America Needs Workers and Immigration Reform Could Provide Needed Employees
Every Day Employers Are Pleading for Workers, and if Congress Addressed Immigration Responsibly, Employee Candidates Could be Available
Every day we see signs where employers are pleading for employee candidates to appear for available jobs. Service industries have vast needs for employees. Restaurants close early or curtail operations on some days because they cannot obtain sufficient numbers of workers. Retail businesses have signs seeking worker candidates. Pharmacies are curtailing hours because they do not have enough pharmacists and technicians and some are creating long lines for their customers citing an absence of sufficient pharmacy workers. Signs abound everywhere seeking employees for the fast food industry with many advertising their latest hourly pay rates and some offering signing bonuses.
Economists and labor analysts wonder how to solve the deficit in available employees. They propose innovative ways to attract employees, but still the employees do not appear.
Congress tried to increase the Minimum Wage as a way to increase the available labor pool and to provide a living wage for entry level workers, but Senator Kyrsten Sinema sashayed her way to the floor of the Senate and gave it a thumbs down vote. She then did the same for the Democratic Party ostensibly to attract more Republican and Wall Street campaign contributions and do the bidding of the National Association of Home Builders to prevent ending carried interest tax policies.
But there is a way to address the labor shortage problem which has not abated even as Covid infections have become more normalized as available vaccines have demonstrated the ability to reduce the rate of new Covid infections.
The way to address the labor shortage is to reform our decrepit immigration laws and allow a greater flow of immigrants to enter the United States without flooding the borders with asylum seekers.

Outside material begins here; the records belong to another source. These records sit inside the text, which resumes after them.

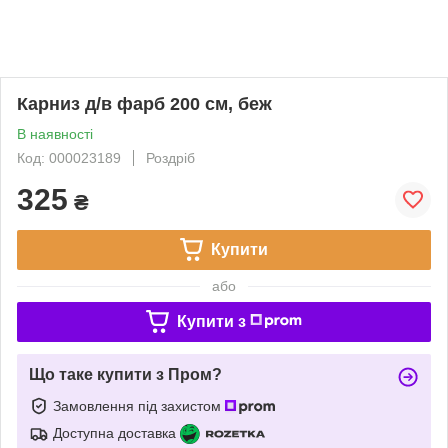
Карниз д/в фарб 200 см, беж
В наявності
Код: 000023189
Роздріб
325
₴
Купити
або
Купити з
Що таке купити з Пром?
Замовлення під захистом
Доступна доставка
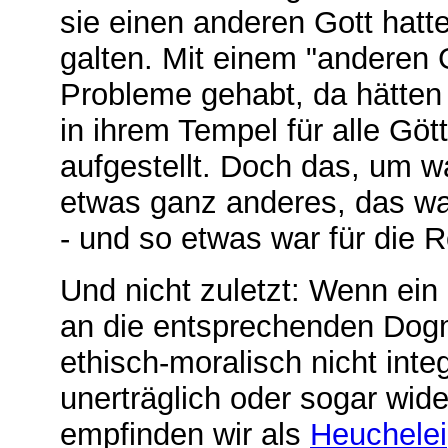
sie einen anderen Gott hatte
galten. Mit einem "anderen 
Probleme gehabt, da hätten 
in ihrem Tempel für alle Göt
aufgestellt. Doch das, um w
etwas ganz anderes, das war
- und so etwas war für die 
Und nicht zuletzt: Wenn ei
an die entsprechenden Dog
ethisch-moralisch nicht integ
unerträglich oder sogar wide
empfinden wir als
Heuchelei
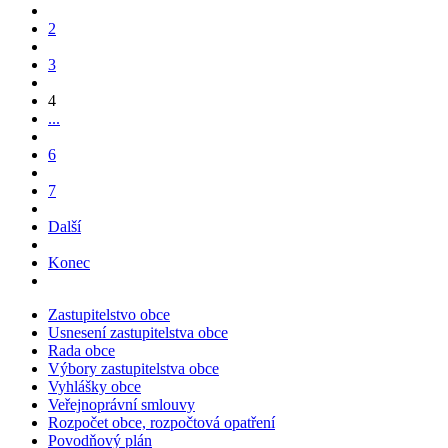
2
3
4
...
6
7
Další
Konec
Zastupitelstvo obce
Usnesení zastupitelstva obce
Rada obce
Výbory zastupitelstva obce
Vyhlášky obce
Veřejnoprávní smlouvy
Rozpočet obce, rozpočtová opatření
Povodňový plán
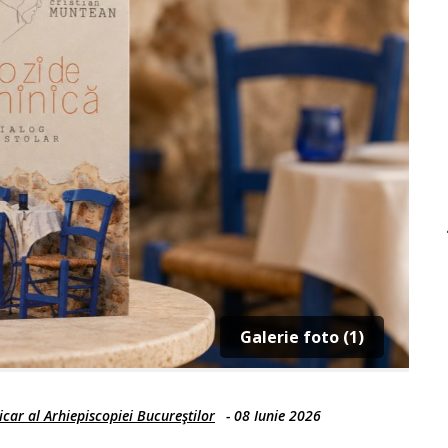
Galerie foto (1)
car al Arhiepiscopiei Bucureştilor
-
08 Iunie 2026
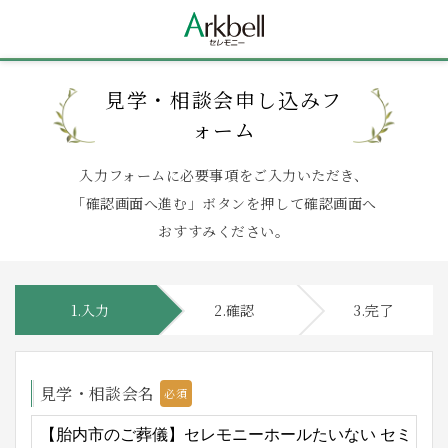
見学・相談会申し込みフ
ォーム
入力フォームに必要事項をご入力いただき、
「確認画面へ進む」ボタンを押して確認画面へ
おすすみください。
1.入力
2.確認
3.完了
見学・相談会名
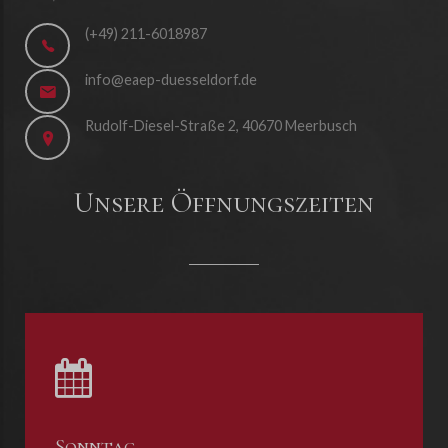
(+49) 211-6018987
info@eaep-duesseldorf.de
Rudolf-Diesel-Straße 2, 40670 Meerbusch
Unsere Öffnungszeiten
Sonntag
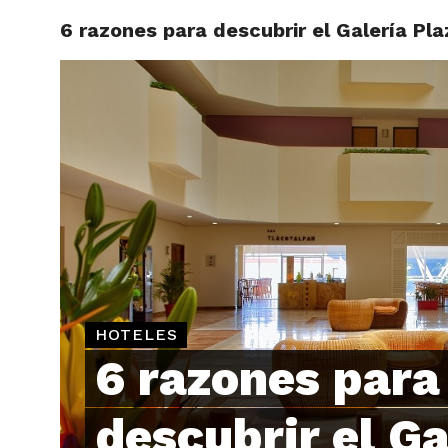
6 razones para descubrir el Galería Pl
ARTÍCU
HOTELES
6 razones para
descubrir el Ga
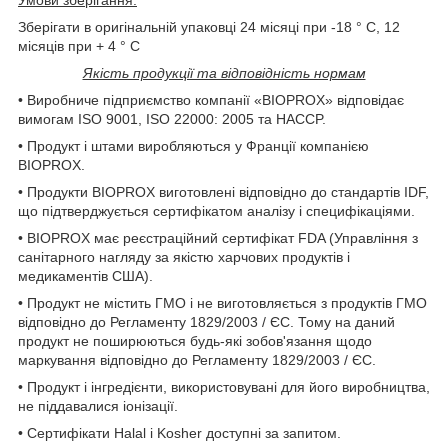
Зберігати в оригінальній упаковці 24 місяці при -18 ° С, 12
місяців при + 4 ° C
Якість продукції та відповідність нормам
• Виробниче підприємство компанії «BIOPROX» відповідає
вимогам ISO 9001, ISO 22000: 2005 та НАССP.
• Продукт і штами виробляються у Франції компанією
BIOPROX.
• Продукти BIOPROX виготовлені відповідно до стандартів IDF,
що підтверджується сертифікатом аналізу і специфікаціями.
• BIOPROX має реєстраційний сертифікат FDA (Управління з
санітарного нагляду за якістю харчових продуктів і
медикаментів США).
• Продукт не містить ГМО і не виготовляється з продуктів ГМО
відповідно до Регламенту 1829/2003 / ЄС. Тому на даний
продукт не поширюються будь-які зобов'язання щодо
маркування відповідно до Регламенту 1829/2003 / ЄС.
• Продукт і інгредієнти, використовувані для його виробництва,
не піддавалися іонізації.
• Сертифікати Halal і Kosher доступні за запитом.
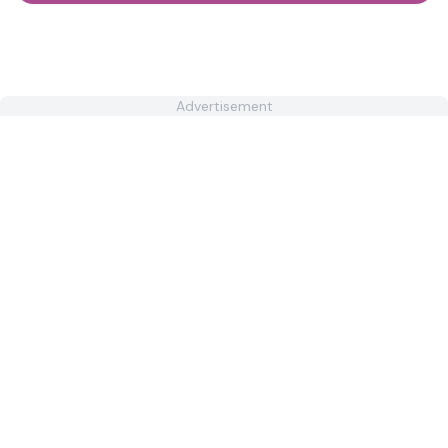
Advertisement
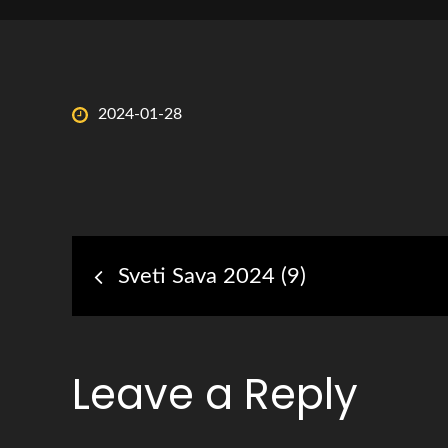
Posted
2024-01-28
on
Post
Sveti Sava 2024 (9)
navigation
Leave a Reply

But efforts at immigration reform have come to a complete halt as partisan sniping has taken the place of responsible legislating. Businesses have a need for more workers, but Congress is mired in partisan diatribes and positioning, so no immigration reform is even considered now.
How do we the citizens break through the immigration reform morass and get the Congress to consider responsible immigration reform to help address the labor shortage that exists all across the United States? How do we get both Republicans and Democrats to make immigration reform a high priority instead of something to loathe as creating ammunition for campaign opponents?
It was not long ago that people like Senator Rubio supported compromise immigration reform, but then he switched in the face of opposition and withdrew his support for an immigration reform package that he helped write. Former president Trump played a major role in killing any immigration reform legislation. But now that he is captivated hiring lawyers for his numerous investigations, both criminal and civil, perhaps he will be sidetracked by efforts at self-preservation and will keep his anti-immigration reform rhetoric to a minimum to allow responsible immigration reform to be considered.
Worker candidates are waiting to gain entry to the U.S. to fill those many available positions. There are young people in Europe, Asia, and Latin America eager to gain lawful entry to the U.S. to apply for those employment positions which have gone wanting by a lack of applicants.
So with Trump sidelined by legal problems of his own creation, perhaps the time is now for Congress to consider serious immigration reform and allow increases in lawful immigration when employers are often desperate to hire workers.